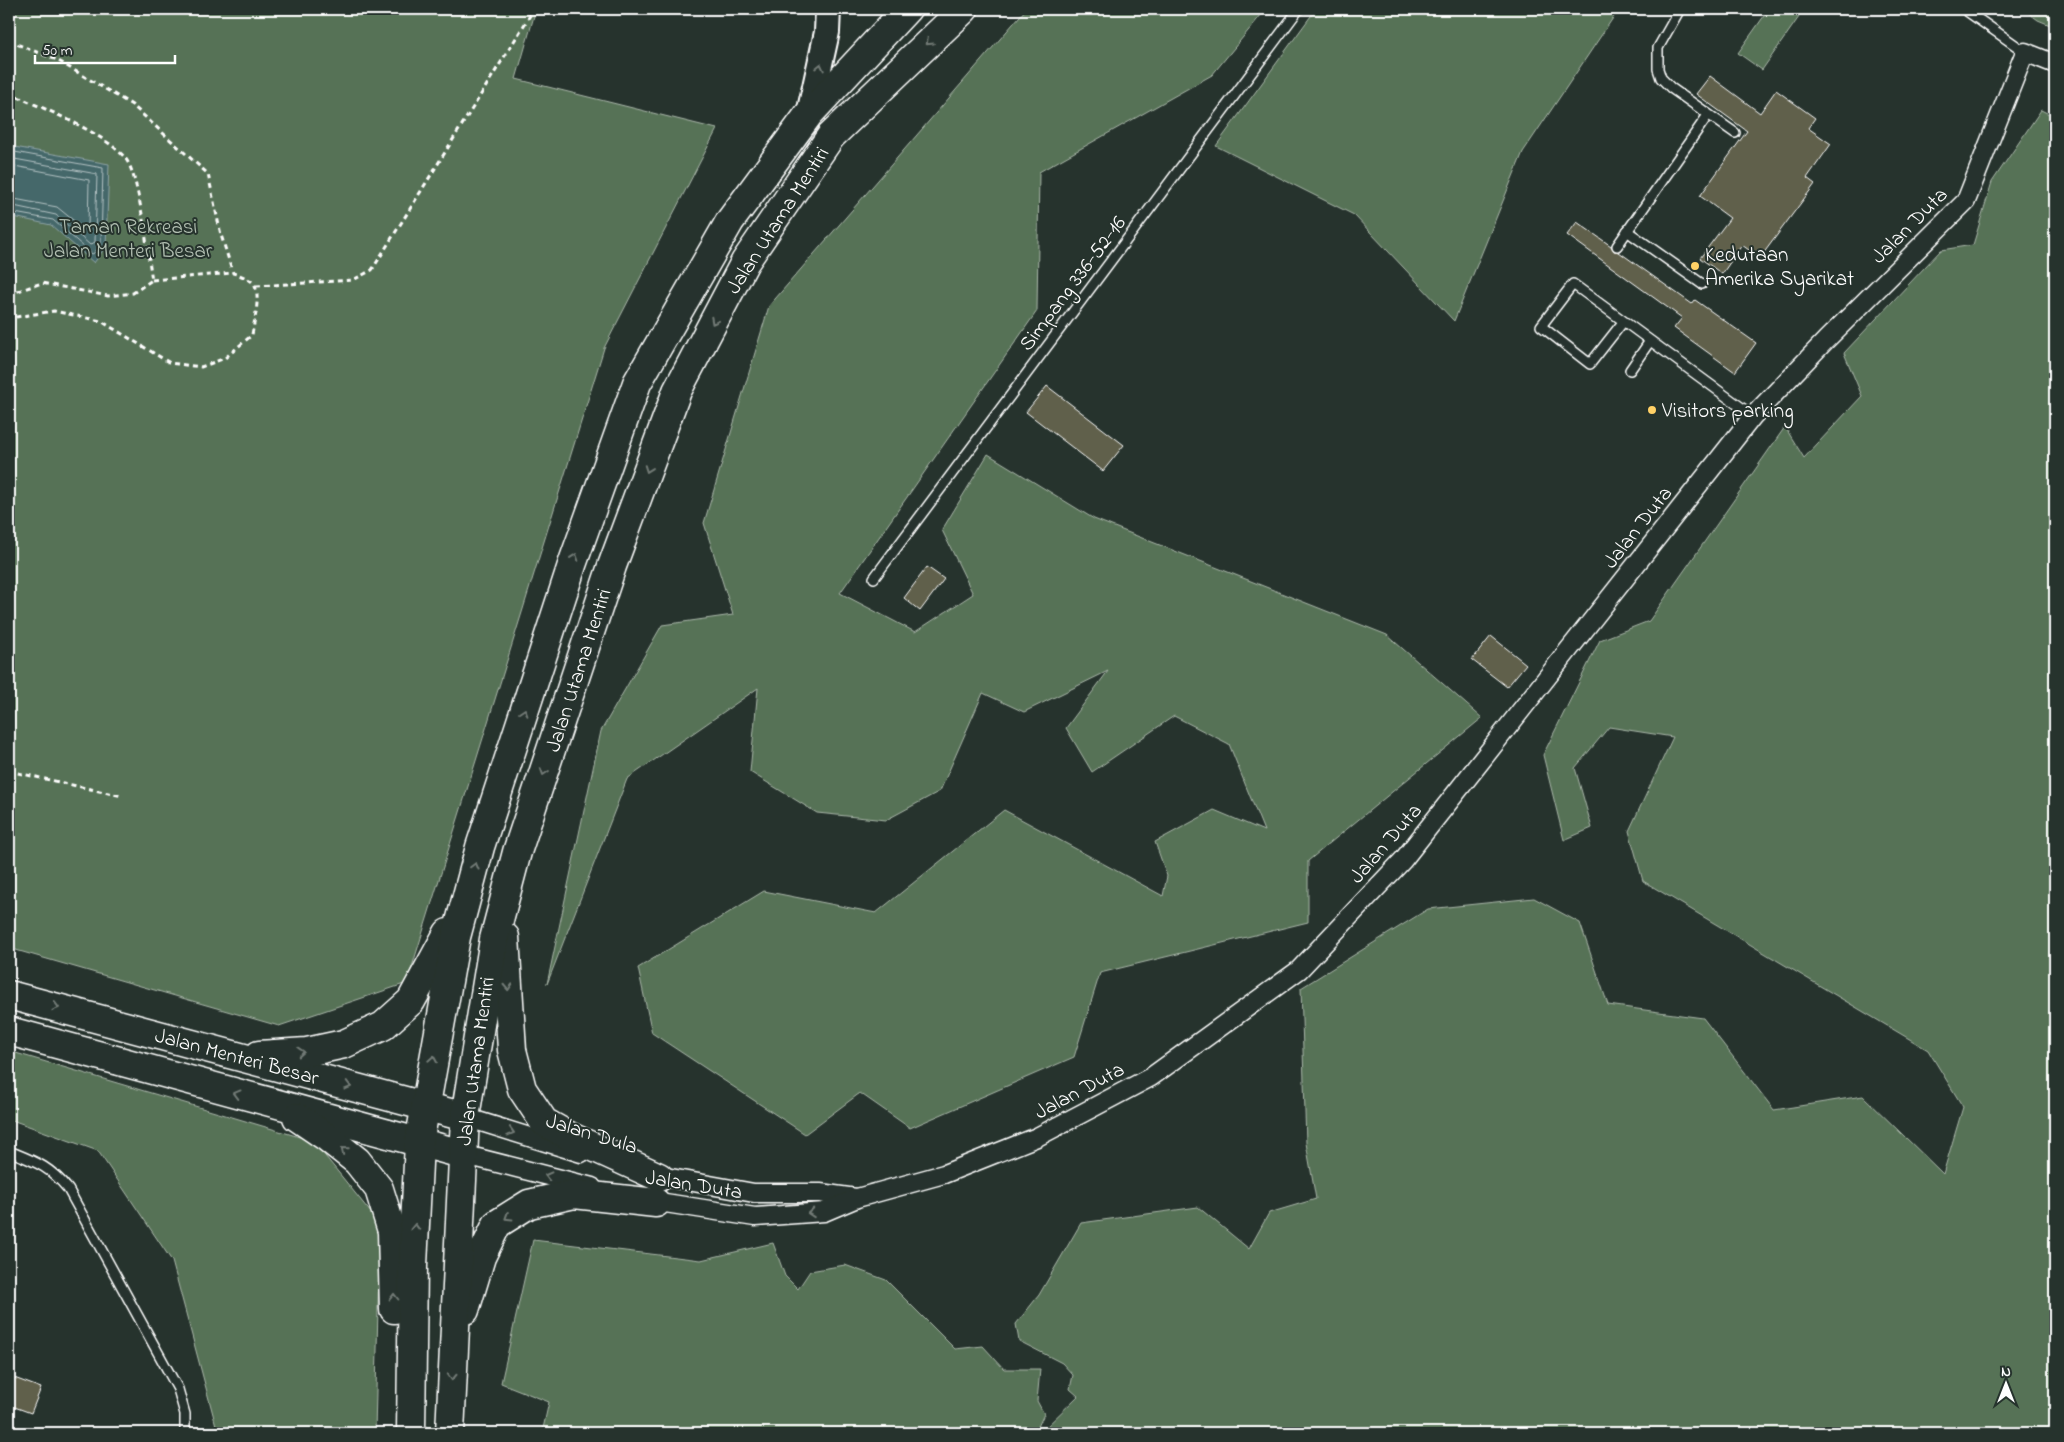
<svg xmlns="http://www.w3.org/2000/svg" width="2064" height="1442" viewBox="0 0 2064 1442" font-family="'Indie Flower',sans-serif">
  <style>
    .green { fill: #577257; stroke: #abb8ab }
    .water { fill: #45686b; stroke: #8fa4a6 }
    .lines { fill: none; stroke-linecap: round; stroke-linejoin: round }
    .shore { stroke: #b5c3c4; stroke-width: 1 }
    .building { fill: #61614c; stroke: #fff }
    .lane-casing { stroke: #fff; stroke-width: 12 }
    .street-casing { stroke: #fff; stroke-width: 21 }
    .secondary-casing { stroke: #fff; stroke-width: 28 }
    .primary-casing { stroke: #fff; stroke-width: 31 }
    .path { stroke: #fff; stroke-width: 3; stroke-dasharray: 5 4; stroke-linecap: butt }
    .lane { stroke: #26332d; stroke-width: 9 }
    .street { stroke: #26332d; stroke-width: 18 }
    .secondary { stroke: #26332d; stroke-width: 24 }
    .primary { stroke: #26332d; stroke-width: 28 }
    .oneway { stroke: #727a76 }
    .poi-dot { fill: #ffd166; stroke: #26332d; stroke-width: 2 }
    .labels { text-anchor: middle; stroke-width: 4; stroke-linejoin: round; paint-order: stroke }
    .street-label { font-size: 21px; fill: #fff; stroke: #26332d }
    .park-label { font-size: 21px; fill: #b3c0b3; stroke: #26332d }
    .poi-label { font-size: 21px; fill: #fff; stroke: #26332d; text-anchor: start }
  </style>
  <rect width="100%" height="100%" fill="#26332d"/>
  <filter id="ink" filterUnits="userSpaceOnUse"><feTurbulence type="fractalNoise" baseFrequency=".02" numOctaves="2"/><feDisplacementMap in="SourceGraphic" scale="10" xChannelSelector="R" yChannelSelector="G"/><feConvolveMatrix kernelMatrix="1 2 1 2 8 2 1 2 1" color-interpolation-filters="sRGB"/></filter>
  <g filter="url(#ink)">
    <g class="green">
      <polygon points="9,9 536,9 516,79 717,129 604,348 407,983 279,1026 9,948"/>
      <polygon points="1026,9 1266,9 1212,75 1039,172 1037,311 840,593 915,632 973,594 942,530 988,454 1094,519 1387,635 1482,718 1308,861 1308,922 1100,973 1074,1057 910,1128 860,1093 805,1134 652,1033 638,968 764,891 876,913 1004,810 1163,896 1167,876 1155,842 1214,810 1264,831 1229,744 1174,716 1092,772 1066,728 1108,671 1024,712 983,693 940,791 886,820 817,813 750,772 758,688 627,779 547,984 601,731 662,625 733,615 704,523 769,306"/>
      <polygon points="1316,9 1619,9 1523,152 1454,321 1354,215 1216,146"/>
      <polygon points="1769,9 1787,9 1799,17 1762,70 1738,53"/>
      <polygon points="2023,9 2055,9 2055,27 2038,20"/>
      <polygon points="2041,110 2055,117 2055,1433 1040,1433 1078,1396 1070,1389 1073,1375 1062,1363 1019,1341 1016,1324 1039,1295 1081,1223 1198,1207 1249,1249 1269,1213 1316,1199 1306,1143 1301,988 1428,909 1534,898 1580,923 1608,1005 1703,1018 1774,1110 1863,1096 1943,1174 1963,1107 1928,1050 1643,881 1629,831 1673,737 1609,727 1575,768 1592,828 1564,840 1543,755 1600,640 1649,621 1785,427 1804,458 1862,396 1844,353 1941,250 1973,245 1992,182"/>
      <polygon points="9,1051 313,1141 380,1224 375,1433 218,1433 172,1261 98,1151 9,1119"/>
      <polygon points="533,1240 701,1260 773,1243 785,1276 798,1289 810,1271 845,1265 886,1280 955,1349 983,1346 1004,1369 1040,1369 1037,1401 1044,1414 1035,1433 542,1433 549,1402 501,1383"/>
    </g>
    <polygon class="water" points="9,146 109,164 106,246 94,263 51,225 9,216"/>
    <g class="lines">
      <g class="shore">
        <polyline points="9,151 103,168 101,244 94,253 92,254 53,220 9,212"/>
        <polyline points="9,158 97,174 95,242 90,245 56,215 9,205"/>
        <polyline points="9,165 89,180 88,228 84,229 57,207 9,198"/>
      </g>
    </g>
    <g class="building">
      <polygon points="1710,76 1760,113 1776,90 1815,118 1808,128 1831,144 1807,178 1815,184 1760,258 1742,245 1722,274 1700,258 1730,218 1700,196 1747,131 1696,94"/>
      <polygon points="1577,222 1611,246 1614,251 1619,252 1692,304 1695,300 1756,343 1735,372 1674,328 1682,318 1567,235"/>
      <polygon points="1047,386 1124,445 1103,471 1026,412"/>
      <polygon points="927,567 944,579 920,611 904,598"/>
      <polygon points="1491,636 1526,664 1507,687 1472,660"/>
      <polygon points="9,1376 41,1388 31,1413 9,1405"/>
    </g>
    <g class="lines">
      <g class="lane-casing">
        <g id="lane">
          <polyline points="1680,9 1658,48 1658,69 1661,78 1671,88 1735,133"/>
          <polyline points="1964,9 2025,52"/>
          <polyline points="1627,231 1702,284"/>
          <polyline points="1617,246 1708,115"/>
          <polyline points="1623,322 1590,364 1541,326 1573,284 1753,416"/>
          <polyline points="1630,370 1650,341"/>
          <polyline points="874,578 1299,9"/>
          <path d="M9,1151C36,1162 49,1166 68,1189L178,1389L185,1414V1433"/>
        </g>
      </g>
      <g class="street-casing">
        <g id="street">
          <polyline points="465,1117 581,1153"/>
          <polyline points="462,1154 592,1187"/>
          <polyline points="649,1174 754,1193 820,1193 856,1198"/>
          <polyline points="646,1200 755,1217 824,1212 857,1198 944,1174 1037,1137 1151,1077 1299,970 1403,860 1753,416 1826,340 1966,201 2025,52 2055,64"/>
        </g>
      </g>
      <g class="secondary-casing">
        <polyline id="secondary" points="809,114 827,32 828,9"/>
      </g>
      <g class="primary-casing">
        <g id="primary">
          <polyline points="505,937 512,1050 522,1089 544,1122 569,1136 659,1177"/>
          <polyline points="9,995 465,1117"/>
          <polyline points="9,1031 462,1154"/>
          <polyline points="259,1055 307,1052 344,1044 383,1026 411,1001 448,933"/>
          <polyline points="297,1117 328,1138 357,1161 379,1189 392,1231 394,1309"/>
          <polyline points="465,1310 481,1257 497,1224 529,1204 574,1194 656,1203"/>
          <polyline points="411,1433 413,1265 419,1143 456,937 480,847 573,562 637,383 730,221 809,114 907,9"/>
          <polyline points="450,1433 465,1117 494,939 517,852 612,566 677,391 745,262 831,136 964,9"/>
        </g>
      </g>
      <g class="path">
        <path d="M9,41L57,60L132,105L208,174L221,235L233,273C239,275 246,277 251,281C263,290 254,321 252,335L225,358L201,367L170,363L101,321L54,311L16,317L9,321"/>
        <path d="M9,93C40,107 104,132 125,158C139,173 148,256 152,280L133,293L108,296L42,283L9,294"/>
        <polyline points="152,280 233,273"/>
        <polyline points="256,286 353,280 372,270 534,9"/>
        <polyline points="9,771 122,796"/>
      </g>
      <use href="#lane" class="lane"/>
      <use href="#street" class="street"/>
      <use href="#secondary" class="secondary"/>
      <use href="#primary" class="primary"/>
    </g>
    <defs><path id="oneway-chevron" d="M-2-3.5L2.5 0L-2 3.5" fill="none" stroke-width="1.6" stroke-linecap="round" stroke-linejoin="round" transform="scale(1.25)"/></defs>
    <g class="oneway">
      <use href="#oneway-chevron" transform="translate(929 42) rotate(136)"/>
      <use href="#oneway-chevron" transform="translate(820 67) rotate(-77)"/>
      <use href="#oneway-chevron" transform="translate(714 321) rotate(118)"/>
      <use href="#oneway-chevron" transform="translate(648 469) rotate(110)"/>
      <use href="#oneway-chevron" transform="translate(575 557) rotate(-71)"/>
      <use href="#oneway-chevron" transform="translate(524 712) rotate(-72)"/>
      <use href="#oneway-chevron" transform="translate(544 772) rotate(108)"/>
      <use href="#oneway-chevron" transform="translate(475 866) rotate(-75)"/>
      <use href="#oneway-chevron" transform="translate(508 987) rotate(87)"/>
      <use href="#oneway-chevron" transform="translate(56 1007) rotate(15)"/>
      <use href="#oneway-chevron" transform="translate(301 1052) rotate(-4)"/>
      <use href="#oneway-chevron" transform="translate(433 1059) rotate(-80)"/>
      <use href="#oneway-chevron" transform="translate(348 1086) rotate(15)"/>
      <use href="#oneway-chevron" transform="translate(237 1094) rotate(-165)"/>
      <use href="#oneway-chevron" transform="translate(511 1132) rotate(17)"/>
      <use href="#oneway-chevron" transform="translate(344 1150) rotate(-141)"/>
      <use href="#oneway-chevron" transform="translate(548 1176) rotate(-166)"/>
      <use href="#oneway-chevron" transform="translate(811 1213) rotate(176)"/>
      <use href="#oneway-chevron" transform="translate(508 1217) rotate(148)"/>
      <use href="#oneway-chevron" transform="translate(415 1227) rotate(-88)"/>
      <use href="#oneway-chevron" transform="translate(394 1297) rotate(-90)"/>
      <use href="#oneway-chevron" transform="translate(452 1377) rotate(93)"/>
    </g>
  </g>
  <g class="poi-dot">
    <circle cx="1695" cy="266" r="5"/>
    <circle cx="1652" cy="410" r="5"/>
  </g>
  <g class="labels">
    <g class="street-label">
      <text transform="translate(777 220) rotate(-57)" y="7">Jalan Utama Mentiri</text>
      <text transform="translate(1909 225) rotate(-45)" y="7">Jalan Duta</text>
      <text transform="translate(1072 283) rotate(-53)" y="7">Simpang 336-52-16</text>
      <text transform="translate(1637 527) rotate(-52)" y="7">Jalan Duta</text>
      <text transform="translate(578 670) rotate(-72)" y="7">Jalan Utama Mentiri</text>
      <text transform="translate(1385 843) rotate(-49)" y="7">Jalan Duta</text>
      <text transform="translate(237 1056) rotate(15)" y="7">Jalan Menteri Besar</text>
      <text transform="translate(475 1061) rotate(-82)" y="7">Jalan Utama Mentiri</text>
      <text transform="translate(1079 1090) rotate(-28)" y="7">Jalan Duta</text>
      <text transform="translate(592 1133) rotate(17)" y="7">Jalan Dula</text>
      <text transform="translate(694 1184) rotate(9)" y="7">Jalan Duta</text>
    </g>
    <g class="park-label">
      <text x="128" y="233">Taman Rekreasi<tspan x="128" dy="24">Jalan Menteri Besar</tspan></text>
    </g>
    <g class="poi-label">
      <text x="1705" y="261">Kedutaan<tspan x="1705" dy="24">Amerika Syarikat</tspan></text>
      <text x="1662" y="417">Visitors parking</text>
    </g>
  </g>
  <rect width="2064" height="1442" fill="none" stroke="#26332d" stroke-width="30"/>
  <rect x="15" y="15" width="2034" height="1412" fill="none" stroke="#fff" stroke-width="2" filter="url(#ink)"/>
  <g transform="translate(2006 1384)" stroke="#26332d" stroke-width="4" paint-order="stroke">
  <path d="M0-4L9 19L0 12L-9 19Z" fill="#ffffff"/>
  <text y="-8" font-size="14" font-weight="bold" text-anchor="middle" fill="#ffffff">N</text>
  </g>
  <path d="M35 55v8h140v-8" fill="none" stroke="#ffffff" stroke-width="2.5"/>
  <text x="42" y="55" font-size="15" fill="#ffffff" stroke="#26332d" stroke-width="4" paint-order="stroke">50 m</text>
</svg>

### ASSIGNED TASK
Among the records above, extract exactly the lines from the line with "none; stroke-linecap: round;" to the line with "#fff; stroke-width: 12", both lines included, and leave out the rest.

### ANSWER SPACE
    .lines { fill: none; stroke-linecap: round; stroke-linejoin: round }
    .shore { stroke: #b5c3c4; stroke-width: 1 }
    .building { fill: #61614c; stroke: #fff }
    .lane-casing { stroke: #fff; stroke-width: 12 }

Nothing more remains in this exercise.